PAGE TEXT:
================

Outliers carry information. Don’t leave them on the table

Over a decade ago, I saw this talk by John Rauser. Only recently, though, did I come to realize how incredibly influential this talk has been on my career. Gosh what a great talk! You should watch it.

If you operate a complex system, like a SaaS app, you probably have a dashboard showing a few high-level metrics that summarize the system’s overall state. These metrics (“summary statistics”) are essential. They can reveal many kinds of gross changes (both gross “large scale” and gross “ick”) in the system’s state, over many different time scales. Very useful!

But don’t be misled. Summary statistics reveal certain patterns in the system’s behavior, but they are not identical to the system’s behavior. All summary statistics – yes, even distributions – hide information. They’re lossy. It’s easy to get lulled into the sense that, if an anomaly doesn’t show up in the summary statistics, it doesn’t matter. But a complex system’s behavior is not just curves on a plot. It’s a frothing, many-dimensional vector sum of instant-to-instant interactions.

When you investigate an anomaly in summary statistics, you’re faced with a small number of big facts. Average latency jumped by 20% at such-and-such time. Write IOPS doubled. API server queue depth started rising at some later time. Usually, you “zoom in” from there to find patterns that might explain these changes.

When you instead investigate a specific instance of anomalous behavior, you start with a large number of small facts. A request to such-and-such an endpoint with this-and-that parameter took however many seconds and crashed on line 99 of thing_doer.rb. None of these small facts tell you anything about the system’s overall behavior: this is just a single event among millions or billions or more. But, nevertheless: these small facts can be quite illuminating if you zoom out.

================

RAW DATA:
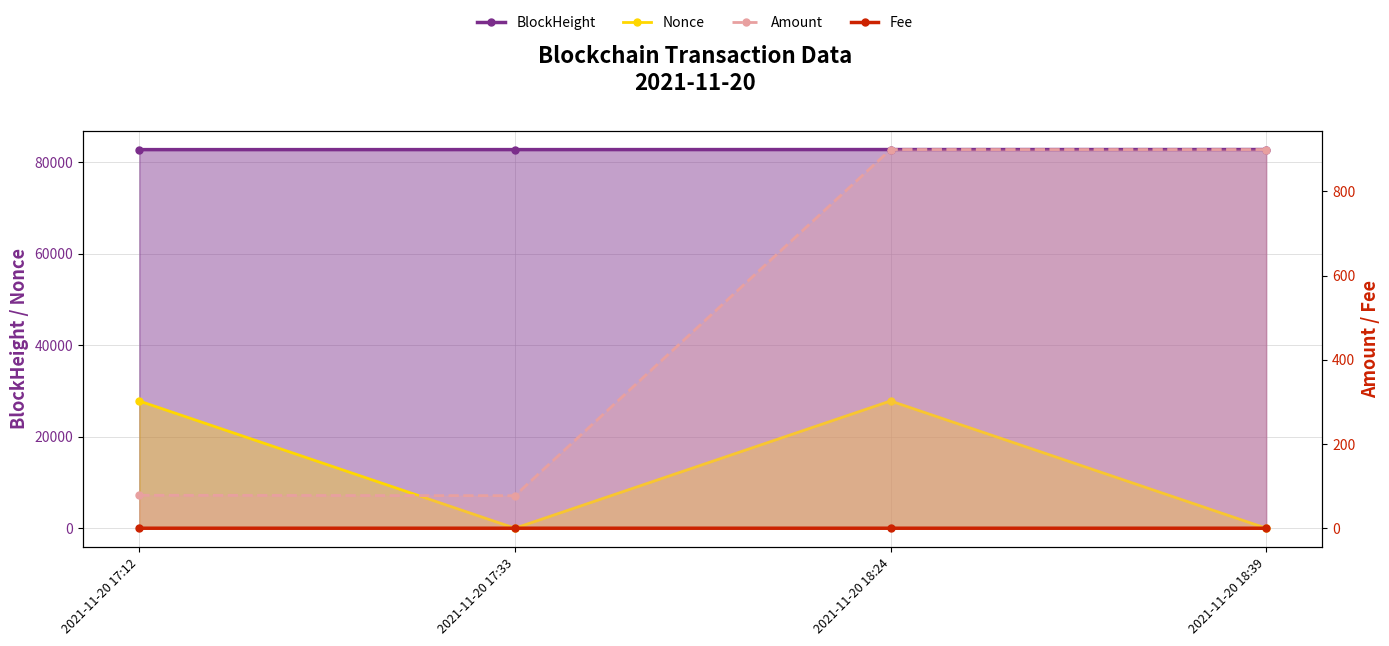

What is the total value across all series at 2021-11-20 17:12?

110615.3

================

ACTIVITIES:
(1) In the essay on outliers, on which line of thing_doer.rb did the example request crash?
(2) Using the essay on outliers, decide whether each statement agrees with it, answering yes or no and quoting the deciding words: (a) The author saw the talk by John Rauser over a decade ago. (b) Distributions do not hide information. (c) Investigating a specific instance of anomalous behavior starts with a small number of big facts.
(3) Set down, word for word, the passage of the essay on outliers that begins at the words "When you instead" and ends after "you zoom out.".

RESULTS OF THE EXERCISE:
(1) Line 99.

(2)
(a) Yes: "Over a decade ago, I saw this talk by John Rauser."
(b) No: "All summary statistics – yes, even distributions – hide information."
(c) No: "you start with a large number of small facts."

(3)
When you instead investigate a specific instance of anomalous behavior, you start with a large number of small facts. A request to such-and-such an endpoint with this-and-that parameter took however many seconds and crashed on line 99 of thing_doer.rb. None of these small facts tell you anything about the system’s overall behavior: this is just a single event among millions or billions or more. But, nevertheless: these small facts can be quite illuminating if you zoom out.